İnsanlara duyulan ve bilginin eşlik etmediği her sevgi, sevgi öznesini hatalı bir istikamette idealleştirmeye sebep olur. Bu idealize ediş zamanla öyle bir hâl alır ki, daha sonra onu bilgiyle düzeltmeniz dahi pek meşakkatli olur.
İdealize edilen her şahsiyet şu veya bu oranda gerçek kişiliğinden koparılır. Gün geçtikçe de oran yükselir. O kimse artık bir mit, masal kahramanı, ütopik figür hâline getirilir. Fakat bu usûl ancak “sahte kahraman” üretmeye yarar.
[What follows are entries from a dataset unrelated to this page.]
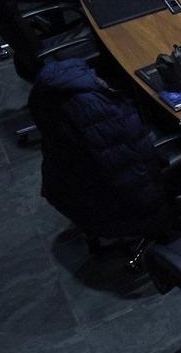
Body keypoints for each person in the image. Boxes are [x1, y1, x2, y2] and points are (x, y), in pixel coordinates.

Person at [30, 56, 173, 245]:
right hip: (115, 208)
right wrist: (158, 217)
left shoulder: (57, 86)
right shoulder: (101, 114)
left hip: (73, 191)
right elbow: (135, 181)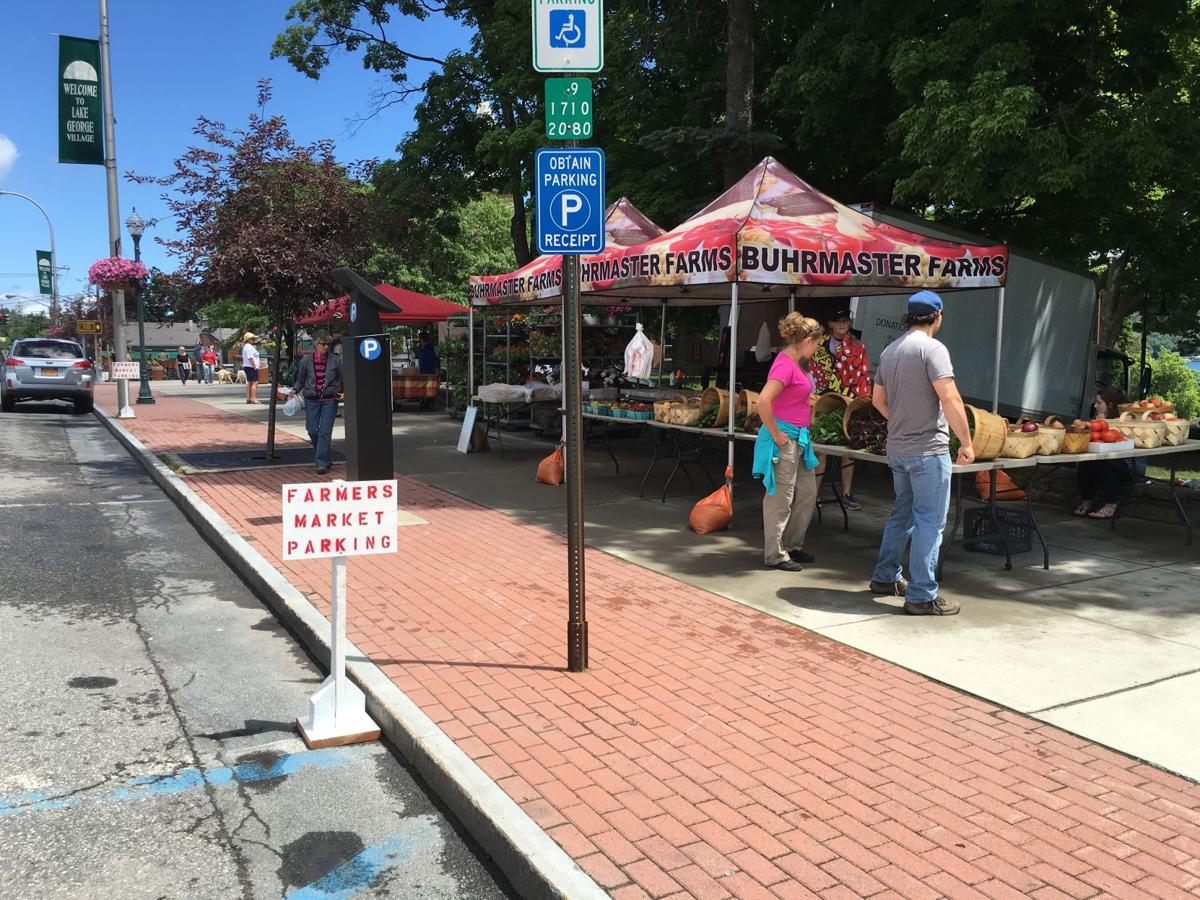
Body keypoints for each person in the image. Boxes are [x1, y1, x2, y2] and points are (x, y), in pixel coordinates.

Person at [869, 290, 973, 615]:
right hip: (928, 451)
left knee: (902, 513)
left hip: (898, 449)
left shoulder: (890, 351)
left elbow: (877, 401)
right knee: (930, 522)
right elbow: (951, 399)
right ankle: (922, 595)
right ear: (937, 316)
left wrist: (899, 421)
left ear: (908, 317)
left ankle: (885, 577)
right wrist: (966, 443)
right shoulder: (933, 349)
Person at [752, 313, 823, 571]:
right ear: (806, 341)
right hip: (785, 439)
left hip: (799, 438)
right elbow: (762, 401)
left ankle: (792, 545)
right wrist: (776, 434)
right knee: (781, 497)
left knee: (807, 492)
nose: (816, 349)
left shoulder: (795, 364)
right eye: (816, 343)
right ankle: (775, 554)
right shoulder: (784, 365)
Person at [811, 308, 872, 510]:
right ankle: (814, 493)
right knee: (820, 449)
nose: (842, 324)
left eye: (845, 320)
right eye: (838, 321)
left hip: (848, 401)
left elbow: (863, 374)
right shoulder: (819, 345)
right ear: (830, 323)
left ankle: (847, 493)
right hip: (824, 400)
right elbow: (812, 370)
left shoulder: (857, 346)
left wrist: (862, 402)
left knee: (849, 448)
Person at [1074, 386, 1132, 519]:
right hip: (1107, 462)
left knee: (1104, 462)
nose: (1095, 406)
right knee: (1085, 462)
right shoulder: (1099, 420)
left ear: (1110, 405)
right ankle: (1086, 501)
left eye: (1099, 403)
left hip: (1128, 466)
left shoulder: (1124, 421)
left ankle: (1110, 504)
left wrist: (1104, 424)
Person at [290, 332, 343, 474]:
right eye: (322, 344)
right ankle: (325, 456)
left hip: (330, 400)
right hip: (311, 400)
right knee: (312, 430)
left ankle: (321, 463)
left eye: (328, 345)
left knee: (325, 431)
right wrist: (295, 390)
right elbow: (300, 380)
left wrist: (344, 392)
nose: (325, 347)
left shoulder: (336, 360)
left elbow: (344, 377)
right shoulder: (306, 360)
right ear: (315, 344)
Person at [241, 333, 261, 404]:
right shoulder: (249, 347)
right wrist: (254, 366)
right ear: (248, 339)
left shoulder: (246, 346)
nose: (254, 339)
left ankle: (248, 398)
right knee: (254, 382)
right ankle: (253, 398)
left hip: (247, 366)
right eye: (252, 338)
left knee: (249, 382)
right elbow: (250, 357)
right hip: (251, 366)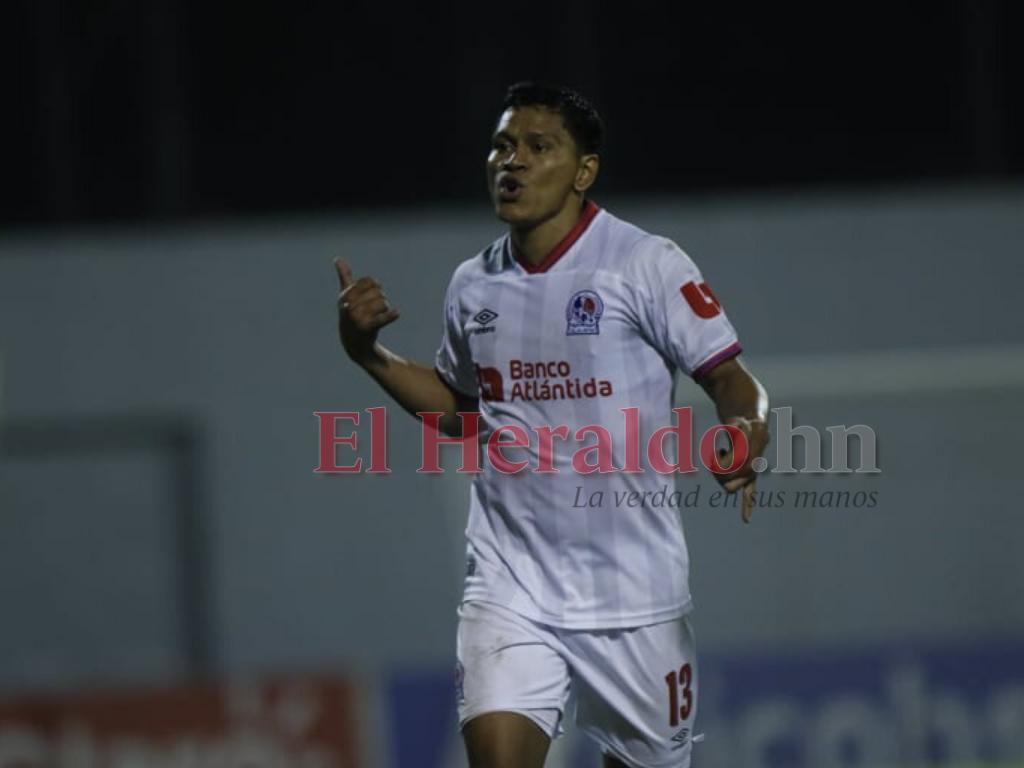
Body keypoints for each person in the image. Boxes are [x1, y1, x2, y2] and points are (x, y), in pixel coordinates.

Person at [335, 82, 769, 768]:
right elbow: (461, 413)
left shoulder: (644, 263)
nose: (513, 161)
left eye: (539, 147)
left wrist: (746, 430)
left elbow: (730, 379)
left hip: (635, 598)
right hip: (511, 588)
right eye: (503, 145)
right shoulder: (473, 284)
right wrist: (367, 354)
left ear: (583, 170)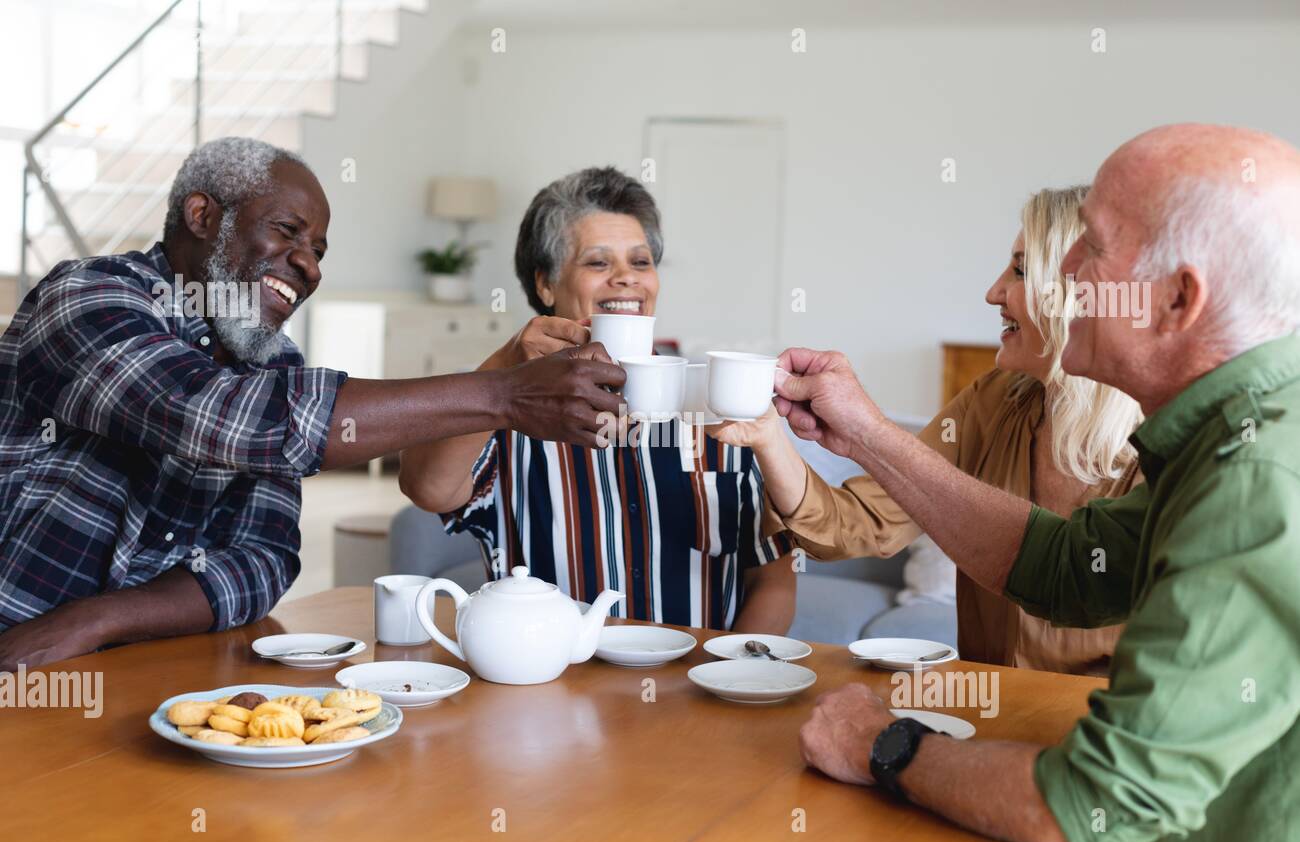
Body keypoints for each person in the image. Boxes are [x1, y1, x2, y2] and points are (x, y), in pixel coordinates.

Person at [785, 123, 1300, 842]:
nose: (1067, 271)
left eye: (1092, 244)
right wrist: (864, 432)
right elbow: (1064, 563)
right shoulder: (1232, 436)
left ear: (1178, 299)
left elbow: (1091, 811)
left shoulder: (1256, 483)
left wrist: (882, 743)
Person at [0, 137, 623, 671]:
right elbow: (225, 418)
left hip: (136, 666)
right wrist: (503, 396)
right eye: (287, 232)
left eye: (319, 250)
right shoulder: (86, 297)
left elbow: (263, 560)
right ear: (201, 215)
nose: (308, 266)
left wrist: (95, 621)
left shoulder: (277, 363)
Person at [709, 186, 1143, 675]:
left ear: (1077, 291)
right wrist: (769, 435)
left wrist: (866, 428)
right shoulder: (993, 401)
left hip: (1097, 731)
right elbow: (861, 524)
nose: (993, 292)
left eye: (1020, 271)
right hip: (993, 708)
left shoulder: (1162, 446)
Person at [399, 167, 795, 631]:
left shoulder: (715, 402)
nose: (627, 279)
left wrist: (729, 678)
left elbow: (774, 580)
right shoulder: (503, 406)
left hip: (696, 688)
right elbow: (425, 487)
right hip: (552, 687)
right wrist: (507, 367)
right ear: (545, 284)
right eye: (598, 262)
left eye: (641, 262)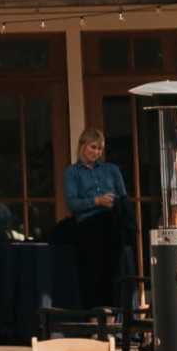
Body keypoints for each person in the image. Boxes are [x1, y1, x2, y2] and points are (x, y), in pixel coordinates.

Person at [54, 128, 131, 315]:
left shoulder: (111, 170)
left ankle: (112, 319)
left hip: (112, 223)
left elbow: (124, 198)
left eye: (100, 149)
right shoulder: (72, 172)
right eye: (93, 147)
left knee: (113, 274)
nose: (96, 152)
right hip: (88, 226)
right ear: (82, 146)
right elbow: (72, 203)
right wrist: (97, 201)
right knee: (91, 274)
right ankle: (94, 320)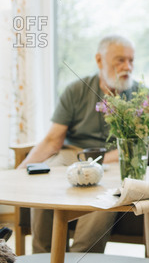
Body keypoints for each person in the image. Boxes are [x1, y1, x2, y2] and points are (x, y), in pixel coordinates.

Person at [19, 35, 137, 254]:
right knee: (43, 183)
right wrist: (20, 170)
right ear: (99, 60)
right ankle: (43, 256)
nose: (127, 67)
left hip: (115, 158)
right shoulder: (76, 90)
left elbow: (141, 147)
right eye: (120, 60)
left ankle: (81, 257)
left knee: (107, 197)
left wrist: (100, 162)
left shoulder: (139, 96)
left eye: (131, 60)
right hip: (73, 154)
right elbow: (53, 140)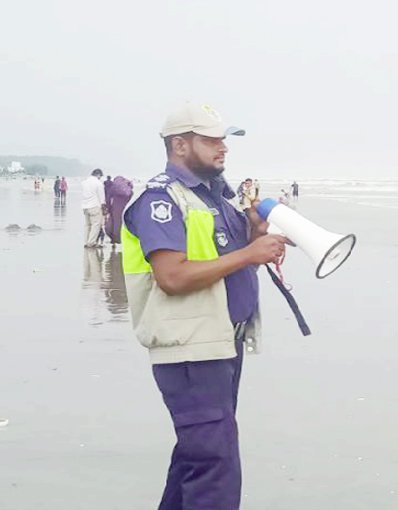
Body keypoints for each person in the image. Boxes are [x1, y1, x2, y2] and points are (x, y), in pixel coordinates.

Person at [121, 103, 286, 510]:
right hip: (189, 349)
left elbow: (222, 255)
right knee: (216, 466)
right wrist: (250, 256)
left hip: (219, 344)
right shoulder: (161, 199)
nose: (223, 148)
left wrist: (255, 236)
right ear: (179, 145)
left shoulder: (211, 198)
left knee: (197, 457)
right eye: (211, 140)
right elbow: (172, 276)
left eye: (224, 139)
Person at [104, 176, 133, 245]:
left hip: (115, 208)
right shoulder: (128, 188)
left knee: (113, 223)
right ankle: (121, 239)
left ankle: (114, 239)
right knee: (122, 224)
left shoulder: (113, 187)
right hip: (125, 208)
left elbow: (108, 198)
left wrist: (108, 207)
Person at [81, 168, 106, 248]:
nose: (100, 178)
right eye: (100, 176)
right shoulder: (98, 183)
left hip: (85, 206)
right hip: (95, 206)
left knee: (87, 225)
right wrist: (104, 207)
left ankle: (86, 241)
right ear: (98, 175)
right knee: (96, 225)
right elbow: (102, 197)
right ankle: (91, 242)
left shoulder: (84, 182)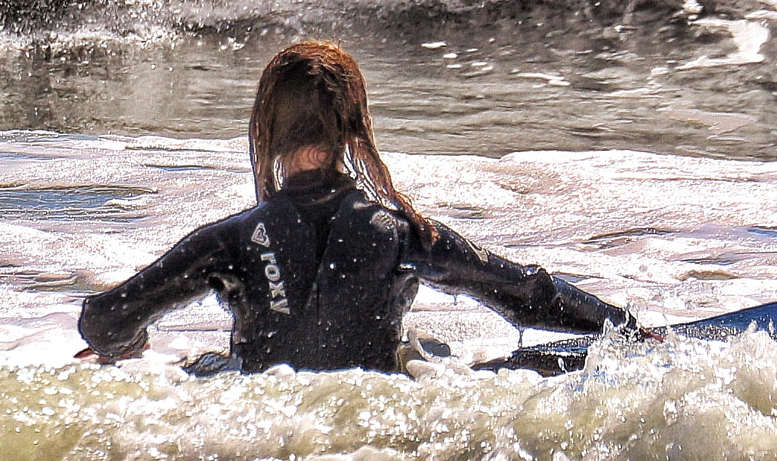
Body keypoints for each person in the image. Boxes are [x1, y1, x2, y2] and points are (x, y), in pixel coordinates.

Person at [78, 41, 636, 373]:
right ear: (352, 130)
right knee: (447, 358)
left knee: (205, 368)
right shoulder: (402, 235)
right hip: (372, 411)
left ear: (267, 132)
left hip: (258, 420)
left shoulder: (227, 242)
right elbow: (529, 297)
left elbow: (104, 319)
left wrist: (129, 344)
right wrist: (625, 328)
Bir insanın hakiki mi yoksa sahte kahraman mı olduğunu ancak bilgi konusu hâline getirilip getirilemediğinden anlarız. Eğer insanlar bir kişi mevzubahis olduğunda tarihî hakikatlerden kaçıyor, halka açıklanması istenmeyen bir kısım hatıra ve icraatlarla karşılaşıyor, “halkından” bir kanun ile korunuyorsa, burada bilginin eşlik etmediği bir sevgi, o sevgi istikametinde bir kahramanlaştırma ve yine aynı cehalet nispetinde sahte kahramanlık var demektir.
İnsanları -artısıyla eksisiyle- olduğu gibi tanımadan, tanıdıktan sonra da sevgi ve nefret dairesinde hak ettiği yere koymadan gerçek kahramanları tespit edemez, modern hurafeler, ayinler, sirenler ve çelenkler içerisinde yaşar gideriz.